Fallait-il rétablir l’équilibre d’une charretée de foin près de chavirer, une simple poussée d’épaule lui suffisait pour la remettre en son aplomb.

Un jour qu’il battait en grange au domaine de la Riffauderie, on entendit dans la charpente un craquement extraordinaire. Le Grand Boiron sortit aussitôt, et vit que c’était l’un des pignons du bâtiment qui s’éloignait de la verticale.
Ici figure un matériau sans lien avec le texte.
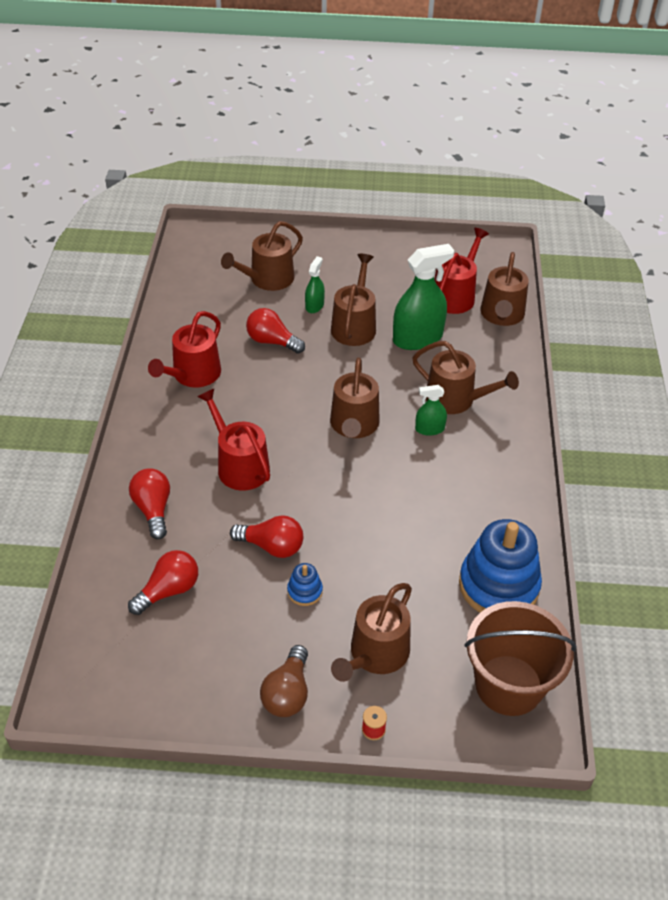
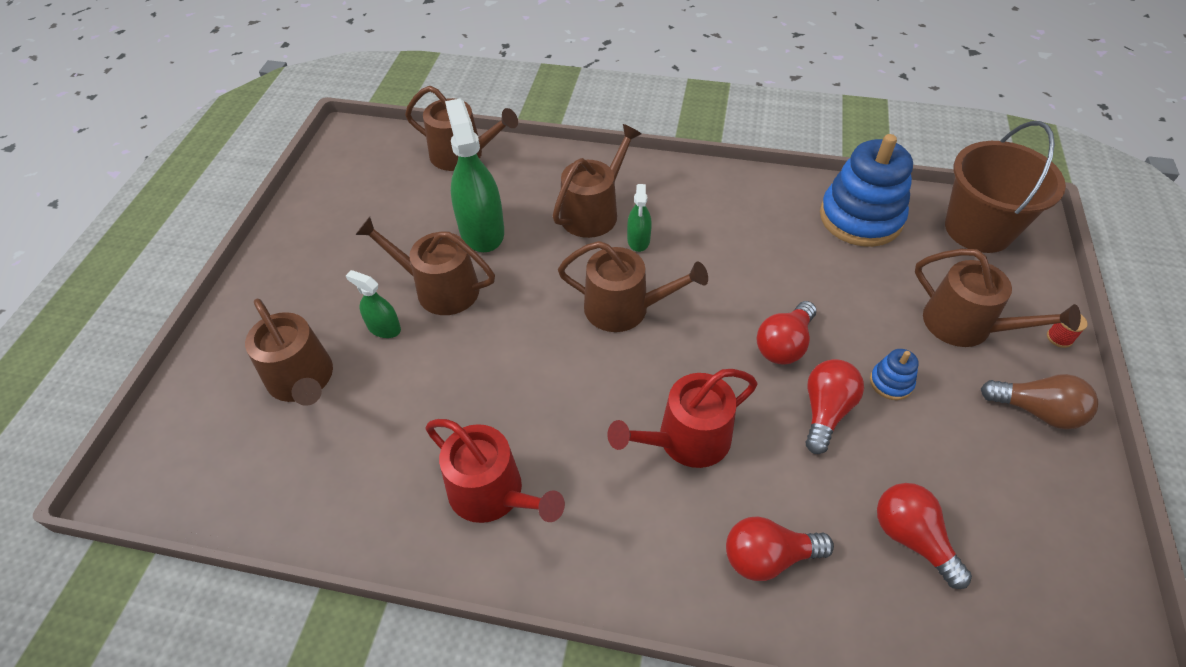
camera: 80 degrees left, 5 degrees up
red light bulb [246,308,305,354] -> red light bulb moved to [757,301,817,365]
red watering can [434,228,489,314] -> none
Il n’en fit ni une ni deux : il appliqua bravement ses reins le long de la muraille, et donna le temps d’aller chercher un charpentier et de construire un contre-boutant, ce qui ne dura pas moins de quatre grandes heures d’horloge.

Se trouvant, une autre fois, engagé dans une batterie qui

  1. Histoire naturelle, liv. XXVI, ch. 62.